I’m back home in Johannesburg for a week with a borderline head cold and an almost empty house at my disposal. It’s a nice change from my shrieking commune of girls as my only visitor so far has been my maid knocking on my door asking where the other halves of my mismatched socks are. Silly Peggy, I haven’t owned a pair of matching socks for years, they’re far too hard to keep track of.
The eerie thing about home is its normality. My family is incredibly bizarre, I won’t lie about that. Between a brother who dresses like he’s in the steam punk/Victorian era and a grandmother who blames everything on race, tattoos, delinquents and the government my life pre-varsity has hardly been uneventful.
It just hasn’t been as eventful as this past quarter of school has been.
I never got around to explaining about our closet racist neighbour, I’ll call him Pik Botha for the sake of protecting his identity and avoiding a lawsuit.

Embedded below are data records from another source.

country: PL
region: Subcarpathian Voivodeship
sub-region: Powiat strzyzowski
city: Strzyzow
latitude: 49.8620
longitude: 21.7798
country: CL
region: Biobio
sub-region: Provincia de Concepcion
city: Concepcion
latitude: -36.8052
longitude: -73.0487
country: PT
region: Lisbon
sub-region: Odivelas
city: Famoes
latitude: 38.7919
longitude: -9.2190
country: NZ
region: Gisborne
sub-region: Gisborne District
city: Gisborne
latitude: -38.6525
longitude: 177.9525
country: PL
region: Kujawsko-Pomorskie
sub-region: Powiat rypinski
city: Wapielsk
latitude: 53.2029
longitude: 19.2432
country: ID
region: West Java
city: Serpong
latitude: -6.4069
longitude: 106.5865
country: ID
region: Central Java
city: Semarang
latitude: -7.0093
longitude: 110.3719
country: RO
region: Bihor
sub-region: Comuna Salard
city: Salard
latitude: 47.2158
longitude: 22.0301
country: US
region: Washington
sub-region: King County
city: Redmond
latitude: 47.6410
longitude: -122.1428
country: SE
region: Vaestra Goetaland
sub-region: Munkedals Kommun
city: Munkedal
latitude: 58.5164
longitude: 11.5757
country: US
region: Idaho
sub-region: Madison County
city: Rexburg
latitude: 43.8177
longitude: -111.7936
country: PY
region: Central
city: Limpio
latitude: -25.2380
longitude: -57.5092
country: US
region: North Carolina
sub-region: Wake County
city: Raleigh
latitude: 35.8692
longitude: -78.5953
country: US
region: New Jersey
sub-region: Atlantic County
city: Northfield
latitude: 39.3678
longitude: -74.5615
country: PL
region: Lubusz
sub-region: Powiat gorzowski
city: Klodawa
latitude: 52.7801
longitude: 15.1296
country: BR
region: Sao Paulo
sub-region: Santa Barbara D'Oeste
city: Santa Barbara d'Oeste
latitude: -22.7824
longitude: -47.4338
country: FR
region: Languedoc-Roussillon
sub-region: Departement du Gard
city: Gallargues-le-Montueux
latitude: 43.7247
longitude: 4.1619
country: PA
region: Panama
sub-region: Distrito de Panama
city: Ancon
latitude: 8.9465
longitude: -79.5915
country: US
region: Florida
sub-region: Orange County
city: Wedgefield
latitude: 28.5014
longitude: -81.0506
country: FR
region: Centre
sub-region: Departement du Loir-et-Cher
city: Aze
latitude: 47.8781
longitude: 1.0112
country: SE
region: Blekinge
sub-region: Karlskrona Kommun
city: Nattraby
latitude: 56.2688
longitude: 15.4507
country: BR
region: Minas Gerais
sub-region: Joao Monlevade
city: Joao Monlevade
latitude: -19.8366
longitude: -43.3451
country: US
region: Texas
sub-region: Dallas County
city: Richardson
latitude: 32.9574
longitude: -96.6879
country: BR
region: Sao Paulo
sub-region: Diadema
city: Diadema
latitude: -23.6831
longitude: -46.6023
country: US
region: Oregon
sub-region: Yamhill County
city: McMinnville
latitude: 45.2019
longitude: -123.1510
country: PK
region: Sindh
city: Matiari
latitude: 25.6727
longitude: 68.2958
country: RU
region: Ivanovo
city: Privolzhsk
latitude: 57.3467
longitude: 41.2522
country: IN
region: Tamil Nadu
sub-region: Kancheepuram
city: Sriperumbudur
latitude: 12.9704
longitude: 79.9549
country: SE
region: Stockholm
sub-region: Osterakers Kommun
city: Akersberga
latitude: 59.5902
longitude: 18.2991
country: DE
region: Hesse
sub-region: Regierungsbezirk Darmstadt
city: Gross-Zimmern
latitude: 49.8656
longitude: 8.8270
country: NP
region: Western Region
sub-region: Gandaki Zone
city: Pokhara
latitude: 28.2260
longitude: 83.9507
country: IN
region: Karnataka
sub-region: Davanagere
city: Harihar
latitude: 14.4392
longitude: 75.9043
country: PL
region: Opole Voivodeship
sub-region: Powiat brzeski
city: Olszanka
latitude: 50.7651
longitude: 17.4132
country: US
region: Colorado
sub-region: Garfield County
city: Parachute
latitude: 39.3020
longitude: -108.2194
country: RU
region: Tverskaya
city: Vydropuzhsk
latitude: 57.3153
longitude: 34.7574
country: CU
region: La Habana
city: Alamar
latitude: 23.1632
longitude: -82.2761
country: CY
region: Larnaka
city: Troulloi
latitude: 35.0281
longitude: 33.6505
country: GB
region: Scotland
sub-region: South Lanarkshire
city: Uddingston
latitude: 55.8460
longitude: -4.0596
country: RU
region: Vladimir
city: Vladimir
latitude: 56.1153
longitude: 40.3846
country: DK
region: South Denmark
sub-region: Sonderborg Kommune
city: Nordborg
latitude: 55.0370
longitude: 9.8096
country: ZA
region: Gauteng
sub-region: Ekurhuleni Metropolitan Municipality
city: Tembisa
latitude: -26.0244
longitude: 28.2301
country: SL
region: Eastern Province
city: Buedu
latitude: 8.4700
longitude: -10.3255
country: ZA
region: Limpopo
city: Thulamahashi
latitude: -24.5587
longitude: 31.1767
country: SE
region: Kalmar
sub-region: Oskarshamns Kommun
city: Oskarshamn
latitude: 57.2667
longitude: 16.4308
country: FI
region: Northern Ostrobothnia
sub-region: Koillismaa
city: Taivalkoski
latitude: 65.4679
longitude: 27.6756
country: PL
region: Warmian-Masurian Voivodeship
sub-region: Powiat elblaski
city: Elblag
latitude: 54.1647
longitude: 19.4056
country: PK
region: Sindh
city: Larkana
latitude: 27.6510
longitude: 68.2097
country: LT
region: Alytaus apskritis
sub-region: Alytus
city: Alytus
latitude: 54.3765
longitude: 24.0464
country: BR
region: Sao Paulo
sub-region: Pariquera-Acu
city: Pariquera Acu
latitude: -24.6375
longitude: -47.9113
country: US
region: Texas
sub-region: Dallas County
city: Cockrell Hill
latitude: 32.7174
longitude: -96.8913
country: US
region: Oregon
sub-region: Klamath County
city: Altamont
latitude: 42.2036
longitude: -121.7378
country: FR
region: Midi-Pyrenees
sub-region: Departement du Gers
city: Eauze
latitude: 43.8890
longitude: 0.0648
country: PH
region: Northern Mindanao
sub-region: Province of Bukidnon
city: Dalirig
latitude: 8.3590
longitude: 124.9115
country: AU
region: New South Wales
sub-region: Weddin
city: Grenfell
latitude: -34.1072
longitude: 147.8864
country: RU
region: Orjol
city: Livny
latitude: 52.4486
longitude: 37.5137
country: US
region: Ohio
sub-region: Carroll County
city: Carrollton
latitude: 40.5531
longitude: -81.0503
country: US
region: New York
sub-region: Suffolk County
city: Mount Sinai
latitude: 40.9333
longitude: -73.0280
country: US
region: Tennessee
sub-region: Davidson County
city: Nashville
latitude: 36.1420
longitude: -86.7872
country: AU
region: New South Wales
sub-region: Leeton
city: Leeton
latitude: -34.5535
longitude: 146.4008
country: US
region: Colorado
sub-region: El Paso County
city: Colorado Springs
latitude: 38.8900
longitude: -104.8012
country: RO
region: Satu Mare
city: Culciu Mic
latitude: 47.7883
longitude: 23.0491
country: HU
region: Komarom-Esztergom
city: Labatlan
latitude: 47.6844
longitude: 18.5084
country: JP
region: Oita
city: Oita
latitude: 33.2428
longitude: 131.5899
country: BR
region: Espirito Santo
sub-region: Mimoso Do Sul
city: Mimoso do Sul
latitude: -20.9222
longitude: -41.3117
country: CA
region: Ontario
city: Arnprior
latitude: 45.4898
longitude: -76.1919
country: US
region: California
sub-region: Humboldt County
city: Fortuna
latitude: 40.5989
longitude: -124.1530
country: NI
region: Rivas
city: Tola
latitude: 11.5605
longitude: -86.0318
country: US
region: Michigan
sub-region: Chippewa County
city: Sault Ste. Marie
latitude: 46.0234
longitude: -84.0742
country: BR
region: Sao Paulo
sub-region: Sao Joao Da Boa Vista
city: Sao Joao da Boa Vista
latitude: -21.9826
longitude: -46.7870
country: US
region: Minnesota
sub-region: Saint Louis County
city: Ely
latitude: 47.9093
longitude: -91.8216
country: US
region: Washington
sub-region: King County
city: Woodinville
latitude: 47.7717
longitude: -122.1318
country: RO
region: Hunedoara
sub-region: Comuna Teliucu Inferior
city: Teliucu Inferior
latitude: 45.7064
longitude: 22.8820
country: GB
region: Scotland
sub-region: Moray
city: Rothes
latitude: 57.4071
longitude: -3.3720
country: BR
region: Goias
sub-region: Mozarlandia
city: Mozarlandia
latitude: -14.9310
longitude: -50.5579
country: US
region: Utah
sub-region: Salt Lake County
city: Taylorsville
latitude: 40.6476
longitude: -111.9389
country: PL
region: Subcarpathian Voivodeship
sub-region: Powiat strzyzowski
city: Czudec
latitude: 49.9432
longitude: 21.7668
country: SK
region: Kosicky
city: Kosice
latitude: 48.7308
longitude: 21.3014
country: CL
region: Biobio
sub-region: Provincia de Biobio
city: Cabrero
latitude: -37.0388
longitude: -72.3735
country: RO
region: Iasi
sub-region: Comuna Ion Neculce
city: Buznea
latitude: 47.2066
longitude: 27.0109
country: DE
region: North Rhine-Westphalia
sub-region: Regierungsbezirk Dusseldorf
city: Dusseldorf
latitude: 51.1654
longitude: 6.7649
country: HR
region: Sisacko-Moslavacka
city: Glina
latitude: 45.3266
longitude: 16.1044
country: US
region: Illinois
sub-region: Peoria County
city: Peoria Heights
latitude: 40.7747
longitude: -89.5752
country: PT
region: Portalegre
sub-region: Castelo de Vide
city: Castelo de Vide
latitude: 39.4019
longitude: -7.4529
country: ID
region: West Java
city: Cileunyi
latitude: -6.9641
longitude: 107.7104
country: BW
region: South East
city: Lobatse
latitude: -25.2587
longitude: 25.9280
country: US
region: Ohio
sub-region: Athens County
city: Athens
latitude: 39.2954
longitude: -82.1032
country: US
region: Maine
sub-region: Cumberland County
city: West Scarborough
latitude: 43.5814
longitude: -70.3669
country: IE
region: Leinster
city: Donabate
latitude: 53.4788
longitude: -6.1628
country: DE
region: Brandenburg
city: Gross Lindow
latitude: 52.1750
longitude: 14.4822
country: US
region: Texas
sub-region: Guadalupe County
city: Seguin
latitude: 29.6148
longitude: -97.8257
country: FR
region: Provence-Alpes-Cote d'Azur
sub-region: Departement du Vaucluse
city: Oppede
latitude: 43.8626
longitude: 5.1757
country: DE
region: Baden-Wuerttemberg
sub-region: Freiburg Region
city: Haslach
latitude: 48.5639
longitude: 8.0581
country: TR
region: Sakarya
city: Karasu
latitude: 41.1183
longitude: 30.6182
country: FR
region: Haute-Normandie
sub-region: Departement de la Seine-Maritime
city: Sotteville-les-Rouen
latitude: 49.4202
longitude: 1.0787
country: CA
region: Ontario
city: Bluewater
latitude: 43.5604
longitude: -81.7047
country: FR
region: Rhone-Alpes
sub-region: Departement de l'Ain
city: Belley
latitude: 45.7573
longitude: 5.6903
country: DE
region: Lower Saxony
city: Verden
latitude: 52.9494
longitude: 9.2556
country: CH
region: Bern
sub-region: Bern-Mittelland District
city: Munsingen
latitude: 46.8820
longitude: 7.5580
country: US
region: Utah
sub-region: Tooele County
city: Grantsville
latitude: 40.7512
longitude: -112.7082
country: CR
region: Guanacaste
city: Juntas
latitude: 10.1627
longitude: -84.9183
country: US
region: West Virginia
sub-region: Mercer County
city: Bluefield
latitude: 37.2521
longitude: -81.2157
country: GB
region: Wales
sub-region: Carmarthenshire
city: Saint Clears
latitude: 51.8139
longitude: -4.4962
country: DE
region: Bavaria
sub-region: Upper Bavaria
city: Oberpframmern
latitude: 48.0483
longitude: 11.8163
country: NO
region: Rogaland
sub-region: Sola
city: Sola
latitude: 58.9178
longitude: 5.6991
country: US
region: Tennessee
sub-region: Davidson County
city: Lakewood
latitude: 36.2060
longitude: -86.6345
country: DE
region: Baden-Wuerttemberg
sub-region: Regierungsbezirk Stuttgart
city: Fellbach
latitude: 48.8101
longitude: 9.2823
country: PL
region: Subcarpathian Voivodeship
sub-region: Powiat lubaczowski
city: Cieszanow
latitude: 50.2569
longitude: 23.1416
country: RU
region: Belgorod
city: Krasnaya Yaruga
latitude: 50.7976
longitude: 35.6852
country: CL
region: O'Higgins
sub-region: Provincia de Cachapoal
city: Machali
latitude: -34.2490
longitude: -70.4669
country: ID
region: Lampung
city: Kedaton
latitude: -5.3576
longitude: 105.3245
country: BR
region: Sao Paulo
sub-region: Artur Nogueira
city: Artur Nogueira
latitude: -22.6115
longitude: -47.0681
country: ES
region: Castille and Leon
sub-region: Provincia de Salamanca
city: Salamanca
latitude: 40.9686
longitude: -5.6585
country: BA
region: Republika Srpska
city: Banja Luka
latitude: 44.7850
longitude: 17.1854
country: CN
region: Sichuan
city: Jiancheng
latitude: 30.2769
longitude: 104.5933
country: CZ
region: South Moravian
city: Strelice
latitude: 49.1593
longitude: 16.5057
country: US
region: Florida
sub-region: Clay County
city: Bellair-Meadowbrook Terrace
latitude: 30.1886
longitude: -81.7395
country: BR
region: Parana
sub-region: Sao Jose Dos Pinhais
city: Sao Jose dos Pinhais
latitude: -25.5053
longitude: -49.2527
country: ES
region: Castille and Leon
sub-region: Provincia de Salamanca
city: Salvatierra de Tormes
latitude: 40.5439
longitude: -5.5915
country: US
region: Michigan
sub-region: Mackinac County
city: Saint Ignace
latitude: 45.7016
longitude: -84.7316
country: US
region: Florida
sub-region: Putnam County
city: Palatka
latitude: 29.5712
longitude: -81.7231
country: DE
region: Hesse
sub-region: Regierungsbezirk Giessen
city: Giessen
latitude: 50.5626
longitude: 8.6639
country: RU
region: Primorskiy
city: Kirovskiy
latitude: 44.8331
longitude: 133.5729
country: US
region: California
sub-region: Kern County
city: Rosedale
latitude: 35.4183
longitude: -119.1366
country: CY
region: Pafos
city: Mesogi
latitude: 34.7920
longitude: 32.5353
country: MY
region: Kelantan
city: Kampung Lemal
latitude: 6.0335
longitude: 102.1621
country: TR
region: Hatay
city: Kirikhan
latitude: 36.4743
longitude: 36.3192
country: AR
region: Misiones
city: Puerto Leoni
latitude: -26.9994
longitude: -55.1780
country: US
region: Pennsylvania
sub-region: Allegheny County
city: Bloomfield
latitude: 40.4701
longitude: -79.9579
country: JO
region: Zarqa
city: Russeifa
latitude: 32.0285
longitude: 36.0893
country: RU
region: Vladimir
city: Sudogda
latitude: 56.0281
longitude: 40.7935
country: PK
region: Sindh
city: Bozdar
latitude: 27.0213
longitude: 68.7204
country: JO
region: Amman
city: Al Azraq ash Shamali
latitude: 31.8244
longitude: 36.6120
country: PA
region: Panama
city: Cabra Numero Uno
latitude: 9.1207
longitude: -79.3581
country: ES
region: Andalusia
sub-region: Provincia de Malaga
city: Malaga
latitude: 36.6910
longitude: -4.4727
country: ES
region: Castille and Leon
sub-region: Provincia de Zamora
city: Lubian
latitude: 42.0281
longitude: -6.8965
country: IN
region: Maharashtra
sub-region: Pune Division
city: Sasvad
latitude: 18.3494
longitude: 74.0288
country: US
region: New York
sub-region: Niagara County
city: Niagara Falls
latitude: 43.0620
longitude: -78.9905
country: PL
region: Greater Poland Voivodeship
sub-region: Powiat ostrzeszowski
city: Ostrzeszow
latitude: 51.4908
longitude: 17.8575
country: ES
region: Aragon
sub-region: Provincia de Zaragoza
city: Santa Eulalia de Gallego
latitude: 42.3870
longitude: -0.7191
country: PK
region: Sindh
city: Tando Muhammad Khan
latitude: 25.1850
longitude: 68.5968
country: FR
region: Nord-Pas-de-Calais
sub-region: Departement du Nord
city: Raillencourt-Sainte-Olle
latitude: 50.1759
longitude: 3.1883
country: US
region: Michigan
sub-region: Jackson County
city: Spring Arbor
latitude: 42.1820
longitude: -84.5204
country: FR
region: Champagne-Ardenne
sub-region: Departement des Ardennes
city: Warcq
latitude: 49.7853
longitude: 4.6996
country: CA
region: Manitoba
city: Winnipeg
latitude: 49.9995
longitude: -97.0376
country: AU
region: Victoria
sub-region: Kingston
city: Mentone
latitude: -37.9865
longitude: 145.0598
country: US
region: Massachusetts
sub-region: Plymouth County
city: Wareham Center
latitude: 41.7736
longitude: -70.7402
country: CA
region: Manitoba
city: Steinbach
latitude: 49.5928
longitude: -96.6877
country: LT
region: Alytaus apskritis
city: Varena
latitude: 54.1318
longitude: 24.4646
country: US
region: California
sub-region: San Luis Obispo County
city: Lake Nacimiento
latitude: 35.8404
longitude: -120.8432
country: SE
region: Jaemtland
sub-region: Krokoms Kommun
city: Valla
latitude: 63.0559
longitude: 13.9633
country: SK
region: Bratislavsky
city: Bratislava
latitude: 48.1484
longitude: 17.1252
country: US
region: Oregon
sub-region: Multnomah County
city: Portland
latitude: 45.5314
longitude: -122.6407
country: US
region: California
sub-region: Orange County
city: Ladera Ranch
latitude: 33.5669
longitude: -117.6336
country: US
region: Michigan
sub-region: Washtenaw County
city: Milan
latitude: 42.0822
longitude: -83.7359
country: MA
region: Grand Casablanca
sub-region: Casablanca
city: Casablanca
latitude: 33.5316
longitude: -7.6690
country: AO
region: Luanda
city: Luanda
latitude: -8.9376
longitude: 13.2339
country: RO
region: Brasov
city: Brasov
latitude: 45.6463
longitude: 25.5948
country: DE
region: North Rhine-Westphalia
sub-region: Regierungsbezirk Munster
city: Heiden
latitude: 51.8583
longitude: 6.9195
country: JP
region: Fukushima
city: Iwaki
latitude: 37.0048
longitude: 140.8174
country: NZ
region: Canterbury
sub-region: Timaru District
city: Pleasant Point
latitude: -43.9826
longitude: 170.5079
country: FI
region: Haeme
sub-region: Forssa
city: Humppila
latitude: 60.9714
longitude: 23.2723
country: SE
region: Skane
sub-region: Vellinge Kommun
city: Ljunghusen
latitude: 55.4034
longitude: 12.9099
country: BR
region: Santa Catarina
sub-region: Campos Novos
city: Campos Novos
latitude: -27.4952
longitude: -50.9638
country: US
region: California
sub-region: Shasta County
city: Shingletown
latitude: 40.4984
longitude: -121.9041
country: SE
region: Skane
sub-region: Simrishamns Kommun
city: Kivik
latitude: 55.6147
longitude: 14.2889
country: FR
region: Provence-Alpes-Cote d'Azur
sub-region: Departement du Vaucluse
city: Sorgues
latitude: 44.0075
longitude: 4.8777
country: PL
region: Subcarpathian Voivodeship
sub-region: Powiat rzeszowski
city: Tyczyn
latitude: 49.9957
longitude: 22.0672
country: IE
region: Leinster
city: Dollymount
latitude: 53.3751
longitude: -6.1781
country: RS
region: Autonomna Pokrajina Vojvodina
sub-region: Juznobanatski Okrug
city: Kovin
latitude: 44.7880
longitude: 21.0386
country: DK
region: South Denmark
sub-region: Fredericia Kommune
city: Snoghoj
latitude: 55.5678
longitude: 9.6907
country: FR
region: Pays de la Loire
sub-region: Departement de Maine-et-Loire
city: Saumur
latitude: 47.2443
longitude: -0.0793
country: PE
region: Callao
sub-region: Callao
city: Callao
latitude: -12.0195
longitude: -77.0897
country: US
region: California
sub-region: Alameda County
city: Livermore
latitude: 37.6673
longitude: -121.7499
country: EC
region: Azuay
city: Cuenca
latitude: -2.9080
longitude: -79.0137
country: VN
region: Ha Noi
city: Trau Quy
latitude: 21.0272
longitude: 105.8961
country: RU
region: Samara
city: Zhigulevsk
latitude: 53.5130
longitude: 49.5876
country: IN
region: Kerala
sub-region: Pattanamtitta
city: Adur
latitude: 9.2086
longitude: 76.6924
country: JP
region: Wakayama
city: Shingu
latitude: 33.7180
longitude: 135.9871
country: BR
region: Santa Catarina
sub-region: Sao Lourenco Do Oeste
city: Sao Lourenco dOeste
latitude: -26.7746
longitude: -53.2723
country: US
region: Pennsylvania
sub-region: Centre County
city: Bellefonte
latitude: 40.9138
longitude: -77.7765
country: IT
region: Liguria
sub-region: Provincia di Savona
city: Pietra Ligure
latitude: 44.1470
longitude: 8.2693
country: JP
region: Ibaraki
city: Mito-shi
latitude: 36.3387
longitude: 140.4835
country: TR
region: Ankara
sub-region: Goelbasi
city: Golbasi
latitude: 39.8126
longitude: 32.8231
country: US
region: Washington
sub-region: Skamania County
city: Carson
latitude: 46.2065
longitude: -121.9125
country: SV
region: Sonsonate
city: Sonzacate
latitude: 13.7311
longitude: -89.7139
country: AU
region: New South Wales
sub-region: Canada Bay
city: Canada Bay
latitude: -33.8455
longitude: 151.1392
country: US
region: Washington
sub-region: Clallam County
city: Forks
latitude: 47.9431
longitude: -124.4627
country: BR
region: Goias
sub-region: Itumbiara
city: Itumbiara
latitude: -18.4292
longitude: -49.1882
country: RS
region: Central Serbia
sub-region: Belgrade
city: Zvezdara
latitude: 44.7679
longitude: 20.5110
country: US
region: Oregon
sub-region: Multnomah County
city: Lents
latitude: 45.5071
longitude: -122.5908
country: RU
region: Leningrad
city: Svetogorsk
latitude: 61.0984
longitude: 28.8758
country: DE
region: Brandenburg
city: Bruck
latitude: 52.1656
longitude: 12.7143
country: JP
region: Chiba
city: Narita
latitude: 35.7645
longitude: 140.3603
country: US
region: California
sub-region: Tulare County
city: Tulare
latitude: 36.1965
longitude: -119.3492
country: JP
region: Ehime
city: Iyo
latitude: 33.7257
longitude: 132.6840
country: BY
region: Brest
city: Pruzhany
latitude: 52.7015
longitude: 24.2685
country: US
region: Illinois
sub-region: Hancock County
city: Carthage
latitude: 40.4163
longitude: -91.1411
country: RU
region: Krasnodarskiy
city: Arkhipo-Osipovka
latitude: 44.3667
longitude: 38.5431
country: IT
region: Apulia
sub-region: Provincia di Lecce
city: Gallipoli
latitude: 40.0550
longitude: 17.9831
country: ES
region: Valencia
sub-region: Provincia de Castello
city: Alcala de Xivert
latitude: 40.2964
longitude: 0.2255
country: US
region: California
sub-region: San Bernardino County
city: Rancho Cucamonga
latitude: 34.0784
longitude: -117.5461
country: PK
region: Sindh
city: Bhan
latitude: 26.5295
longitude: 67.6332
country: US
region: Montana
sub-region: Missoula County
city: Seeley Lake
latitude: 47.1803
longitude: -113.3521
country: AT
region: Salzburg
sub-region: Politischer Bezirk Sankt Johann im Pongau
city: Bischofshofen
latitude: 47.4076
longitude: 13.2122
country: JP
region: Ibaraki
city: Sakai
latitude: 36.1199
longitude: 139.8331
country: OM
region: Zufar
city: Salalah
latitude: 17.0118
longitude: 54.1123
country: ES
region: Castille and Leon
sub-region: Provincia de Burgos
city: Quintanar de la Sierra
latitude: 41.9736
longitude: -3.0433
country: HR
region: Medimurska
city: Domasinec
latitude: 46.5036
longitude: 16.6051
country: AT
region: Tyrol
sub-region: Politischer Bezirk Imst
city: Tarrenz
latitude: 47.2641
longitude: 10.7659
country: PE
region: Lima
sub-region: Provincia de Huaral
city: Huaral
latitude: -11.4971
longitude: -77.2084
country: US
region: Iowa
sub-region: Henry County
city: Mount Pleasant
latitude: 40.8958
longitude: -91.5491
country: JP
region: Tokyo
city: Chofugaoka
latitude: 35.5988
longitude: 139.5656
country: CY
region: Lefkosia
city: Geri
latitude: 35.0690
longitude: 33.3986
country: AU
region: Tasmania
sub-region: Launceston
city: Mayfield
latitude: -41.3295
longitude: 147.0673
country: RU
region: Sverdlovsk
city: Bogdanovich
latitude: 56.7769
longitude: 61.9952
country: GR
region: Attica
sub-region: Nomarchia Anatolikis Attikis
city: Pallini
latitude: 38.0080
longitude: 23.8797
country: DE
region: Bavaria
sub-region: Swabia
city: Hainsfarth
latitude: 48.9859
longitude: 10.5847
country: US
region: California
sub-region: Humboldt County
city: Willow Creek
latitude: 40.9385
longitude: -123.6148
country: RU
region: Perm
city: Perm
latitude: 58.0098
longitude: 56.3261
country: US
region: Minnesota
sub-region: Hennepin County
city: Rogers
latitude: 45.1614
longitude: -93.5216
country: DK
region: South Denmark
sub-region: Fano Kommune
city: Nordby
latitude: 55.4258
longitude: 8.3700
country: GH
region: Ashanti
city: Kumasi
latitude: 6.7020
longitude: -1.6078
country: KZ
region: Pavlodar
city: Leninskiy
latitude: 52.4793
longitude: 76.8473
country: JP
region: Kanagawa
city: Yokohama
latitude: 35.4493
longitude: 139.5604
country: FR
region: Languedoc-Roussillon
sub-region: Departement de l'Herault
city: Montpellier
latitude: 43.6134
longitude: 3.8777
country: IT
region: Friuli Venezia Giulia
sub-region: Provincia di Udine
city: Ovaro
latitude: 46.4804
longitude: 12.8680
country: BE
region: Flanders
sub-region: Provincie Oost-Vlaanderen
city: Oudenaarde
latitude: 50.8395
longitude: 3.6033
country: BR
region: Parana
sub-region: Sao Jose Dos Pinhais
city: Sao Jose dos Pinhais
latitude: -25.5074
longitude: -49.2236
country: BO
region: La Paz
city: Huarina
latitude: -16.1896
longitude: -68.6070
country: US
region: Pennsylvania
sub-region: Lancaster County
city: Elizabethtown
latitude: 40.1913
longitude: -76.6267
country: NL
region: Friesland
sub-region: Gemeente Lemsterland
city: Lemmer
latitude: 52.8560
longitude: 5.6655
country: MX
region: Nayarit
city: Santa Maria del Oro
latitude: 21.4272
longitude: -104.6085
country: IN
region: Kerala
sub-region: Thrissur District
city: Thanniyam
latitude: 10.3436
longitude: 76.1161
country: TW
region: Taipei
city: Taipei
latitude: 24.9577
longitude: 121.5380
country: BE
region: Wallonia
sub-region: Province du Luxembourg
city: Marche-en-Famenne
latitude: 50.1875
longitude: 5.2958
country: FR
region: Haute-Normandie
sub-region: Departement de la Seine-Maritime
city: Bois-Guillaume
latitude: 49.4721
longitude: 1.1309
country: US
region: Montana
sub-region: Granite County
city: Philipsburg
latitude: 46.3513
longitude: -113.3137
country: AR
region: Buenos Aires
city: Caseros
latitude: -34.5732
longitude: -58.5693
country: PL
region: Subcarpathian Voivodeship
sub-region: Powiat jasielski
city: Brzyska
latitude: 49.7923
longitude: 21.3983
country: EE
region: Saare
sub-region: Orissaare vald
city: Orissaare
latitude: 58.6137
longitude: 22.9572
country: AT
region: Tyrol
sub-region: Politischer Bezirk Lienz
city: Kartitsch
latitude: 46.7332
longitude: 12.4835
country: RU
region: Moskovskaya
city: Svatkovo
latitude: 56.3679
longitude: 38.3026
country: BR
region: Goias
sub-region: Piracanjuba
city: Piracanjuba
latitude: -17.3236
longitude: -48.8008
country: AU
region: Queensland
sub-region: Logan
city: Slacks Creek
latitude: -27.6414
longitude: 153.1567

Pik Botha is the cousin of one of my roommates and is studying Theology at our University. He can be seen, without fail in khaki shorts, brown strap on sports- sandals and a two-toned button up brown shirt. Pik Botha also has a habit of smiling at me like I’m a koeksister he’s dying to eat, even whilst I shoot him uncomfortable dirty looks. It can be said that Pik Botha scares the crap out of me.
When I met Pik Botha, the first thing he offered me was help around campus (because according to him, our high-quality, state-of-the-nation top varsity is filled with thugs) and the other thing was movies from his hard drive. However, because I’m a girl who likes free things, especially if the free things include movies for my hard drive I tend to make dumb decisions. Dumb decisions like grabbing my roommate Raechel and making her come with me to Pik Botha’s room for free movies.
To this day, I’m pretty sure I could have sex with a pimple and it would still be a better idea than going with Pik Botha to his lair of religion and racism.
Pik Botha’s cave was very brown, and filled with crusty socks, dirty mugs and mountains of religious reference books (I counted atleast 6 tattered Bibles). He had animal skin carpets strewn across the floors and Raechel was almost swallowed by his double-mattressed bed as she sat down. The room was hot and sticky with Pik Botha filling up the majority of the space. However, the most disturbing thing in there, and the only splash of colour amongst the many shades of brown and gunk was the old South African flag of his that remained tacked to the wall.
This is when our suspicions were born. The old South African flag represents the old Apartheid regime, it’s never been officially banned in South Africa but the stigma attached to it is that of racial intolerance and segregation.
“Why do you have that flag on the wall?”
“Uh. It was there when I got here”
“So why don’t you take it down?”
“Because…uh…it would be vandalism”.
We were far too tired to argue and far too alarmed to care as we scurried out of his room, thankfully he didn’t do something creepier like cut off our big toes. However, this was the beginning of our theory that Pik Botha is not a rainbow nation kind of guy.
The second event occured when Pik came over unexpectedly for tea. He sat across from us, smiling his hungry smile and told us that if we invite any “black people” onto the property we will be evicted, his back up argument was that the rules are in our lease contract. They aren’t. Raechel and I ran away and pretended to sleep in my room to avoid any further conversation.
It’s been a while since we’ve seen Pik Botha. The last time was when he told us about his “girlfriend” that he has no pictures of who is actually a lesbian (?). I’m not too sure how Pik Botha defines the term “dating” but I really hope it’s not just staring at someone like their a syrupy pastry, because then I may have a boyfriend.
He invited us to a two-man braai, we declined, and occasionally I see him walking towards me on the way to campus so I cross the road. The plan is to invent a boyfriend for me with a blatantly African name just to freak the little racist out. This means engaging in conversation with him however, a feat far too draining and offensive for me to handle.
It’s times like those when I view my grandmother’s rants about dreadlocks and “the Chinese” (what the hell Gran, I don’t understand you) as just another Thursday night.
Embrace diversity readers, or one day you’ll get a secret alias and a blog post written about you.